Where to Begin?

Getting to Know Our Students

Happy New Year and welcome back! We hope you had a wonderful break.

As we launch a new semester, we tend to have competing priorities; to build a strong foundation for learning, the most important thing we can do is get to know our new students. Of course we need to learn as much as we can about their prior knowledge, but we can best help them learn if we also get to know them as human beings. Safety and social acceptance are prerequisites for learning, since they free up cognitive resources for critical and creative thinking. Humans are social animals, and in order to take intellectual risks, students need a sense of community and security; building that kind of rapport starts with getting to know our students—and helping them get to know each other.

Learning students’ names is a great first step. They appreciate it more than we may realize, and they often say so in SPCI results and Thank-a-Professor messages. You can get a printable photo roster through myFSU as a reference, and NameCoach, a tool available in Canvas, can help you learn how to pronounce students’ names correctly.

The first day of class should include an activity focused on establishing relationships. Even in a large class, students can introduce themselves to a small group of peers, and you can introduce yourself and glean a good bit about your students with a survey—whether before class through Qualtrics or SurveyMonkey, or in class with clickers or PollEverywhere. Your questions can be both humanizing and relevant to the learning they’ll be doing. You might want to know what previous courses your students have most enjoyed, some of their personal or professional goals, which languages they speak, or countless other details that will shape their experience in your class. We’ve turned the survey questions suggested in the book What Inclusive Instructors Do into an MS Form you can use.

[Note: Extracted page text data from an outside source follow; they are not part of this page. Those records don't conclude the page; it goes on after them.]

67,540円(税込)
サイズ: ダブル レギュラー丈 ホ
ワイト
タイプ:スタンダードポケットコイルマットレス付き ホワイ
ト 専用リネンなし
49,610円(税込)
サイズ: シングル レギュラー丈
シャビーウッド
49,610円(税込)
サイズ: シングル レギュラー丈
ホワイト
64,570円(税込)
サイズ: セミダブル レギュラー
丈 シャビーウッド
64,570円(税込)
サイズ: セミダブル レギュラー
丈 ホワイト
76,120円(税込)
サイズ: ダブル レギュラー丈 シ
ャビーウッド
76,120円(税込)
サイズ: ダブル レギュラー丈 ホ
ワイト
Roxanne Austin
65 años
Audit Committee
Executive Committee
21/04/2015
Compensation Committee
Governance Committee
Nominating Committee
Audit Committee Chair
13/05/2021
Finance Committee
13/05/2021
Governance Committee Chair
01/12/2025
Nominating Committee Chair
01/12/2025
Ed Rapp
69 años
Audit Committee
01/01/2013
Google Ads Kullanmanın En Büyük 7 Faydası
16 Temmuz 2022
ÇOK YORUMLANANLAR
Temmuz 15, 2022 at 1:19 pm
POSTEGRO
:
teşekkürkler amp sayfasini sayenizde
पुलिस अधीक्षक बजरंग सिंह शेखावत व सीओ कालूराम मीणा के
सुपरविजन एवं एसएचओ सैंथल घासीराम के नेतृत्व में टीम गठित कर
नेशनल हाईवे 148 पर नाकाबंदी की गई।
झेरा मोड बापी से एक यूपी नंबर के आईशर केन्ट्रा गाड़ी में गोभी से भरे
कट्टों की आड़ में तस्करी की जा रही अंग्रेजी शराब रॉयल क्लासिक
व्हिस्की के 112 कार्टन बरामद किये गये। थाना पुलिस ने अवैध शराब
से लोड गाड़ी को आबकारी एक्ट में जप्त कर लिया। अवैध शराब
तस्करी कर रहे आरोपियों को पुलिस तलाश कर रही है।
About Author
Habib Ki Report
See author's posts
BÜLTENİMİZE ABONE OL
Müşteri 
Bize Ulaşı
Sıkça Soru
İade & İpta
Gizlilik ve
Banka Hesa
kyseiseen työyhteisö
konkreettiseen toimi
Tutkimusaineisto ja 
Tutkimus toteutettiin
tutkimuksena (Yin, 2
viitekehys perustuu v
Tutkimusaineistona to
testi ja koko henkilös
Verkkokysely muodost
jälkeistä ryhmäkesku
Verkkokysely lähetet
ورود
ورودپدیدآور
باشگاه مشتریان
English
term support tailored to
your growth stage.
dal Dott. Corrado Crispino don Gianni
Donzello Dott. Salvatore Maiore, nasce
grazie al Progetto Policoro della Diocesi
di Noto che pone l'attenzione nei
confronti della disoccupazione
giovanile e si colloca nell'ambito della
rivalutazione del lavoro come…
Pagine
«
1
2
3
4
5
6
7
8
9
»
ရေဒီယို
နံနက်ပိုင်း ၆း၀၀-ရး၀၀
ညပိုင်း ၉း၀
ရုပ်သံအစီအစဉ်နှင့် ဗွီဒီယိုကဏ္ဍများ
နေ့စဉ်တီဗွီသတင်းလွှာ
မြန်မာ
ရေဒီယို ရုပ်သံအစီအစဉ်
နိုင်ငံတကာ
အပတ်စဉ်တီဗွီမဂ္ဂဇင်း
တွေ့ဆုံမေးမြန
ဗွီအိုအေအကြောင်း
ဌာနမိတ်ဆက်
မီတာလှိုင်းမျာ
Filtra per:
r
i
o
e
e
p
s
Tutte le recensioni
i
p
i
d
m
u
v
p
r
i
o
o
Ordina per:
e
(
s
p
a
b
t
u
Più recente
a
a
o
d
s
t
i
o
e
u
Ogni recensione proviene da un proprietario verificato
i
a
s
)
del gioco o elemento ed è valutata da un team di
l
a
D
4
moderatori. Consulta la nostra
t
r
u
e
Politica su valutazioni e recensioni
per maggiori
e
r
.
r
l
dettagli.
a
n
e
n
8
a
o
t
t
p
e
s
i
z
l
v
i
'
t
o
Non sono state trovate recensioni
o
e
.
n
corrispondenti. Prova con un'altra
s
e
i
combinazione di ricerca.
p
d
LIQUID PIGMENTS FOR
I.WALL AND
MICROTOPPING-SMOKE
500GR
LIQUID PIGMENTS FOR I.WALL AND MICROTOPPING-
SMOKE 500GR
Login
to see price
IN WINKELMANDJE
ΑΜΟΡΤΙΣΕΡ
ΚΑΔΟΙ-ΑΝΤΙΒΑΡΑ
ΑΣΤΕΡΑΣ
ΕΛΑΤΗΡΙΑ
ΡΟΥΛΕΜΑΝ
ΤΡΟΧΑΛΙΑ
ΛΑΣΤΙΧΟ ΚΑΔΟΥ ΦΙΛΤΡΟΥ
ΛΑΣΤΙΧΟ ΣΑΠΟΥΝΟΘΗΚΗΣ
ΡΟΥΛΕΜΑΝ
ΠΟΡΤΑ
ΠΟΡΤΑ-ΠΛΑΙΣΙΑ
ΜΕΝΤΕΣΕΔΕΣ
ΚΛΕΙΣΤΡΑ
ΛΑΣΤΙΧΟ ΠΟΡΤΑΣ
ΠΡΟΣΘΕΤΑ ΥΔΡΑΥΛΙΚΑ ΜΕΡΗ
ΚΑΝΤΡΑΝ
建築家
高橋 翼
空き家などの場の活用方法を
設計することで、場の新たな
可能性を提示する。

If you have manageable numbers, in-class writing is also extremely useful, as are introductory cards. Students could even make brief podcasts or introductory videos to post to Canvas. An exercise that asks them to identify what they’re good at, or feel confident doing—and how they got that way—can be a great way to learn about your students while helping them focus on their strengths. Discovering what excites them will lend you powerful tools for keeping them motivated. Asking students to share a funny experience can get them laughing, which promotes trust and community.

Arriving early to your classroom to chat with students, or staying late when you can, is a perennial strategy for finding out what they’re thinking, and helps them see that you’re interested in them. If you can invest more time, having lunch with small groups of students will provide remarkable opportunities for connecting. Even if you’re not as intrepid as KSU anthropologist Michael Wesch, who decided to become a participant-observer in his students’ lives, and you don’t have the time to shadow a student, you can show your genuine curiosity and care.

Joshua Aronson, a social psychologist at NYU, argues that curiosity—simple human curiosity about each other’s individual lives and experiences—is one of the most important antidotes to the stereotypical thinking that often divides us. Certainly, as Wesch discovered, we may find that our assumptions about students’ abilities and motivations are sometimes mistaken. Getting to know our students and watching them grow are some of the great pleasures of teaching, too.

Welcome back! Best wishes for a semester full of discovery.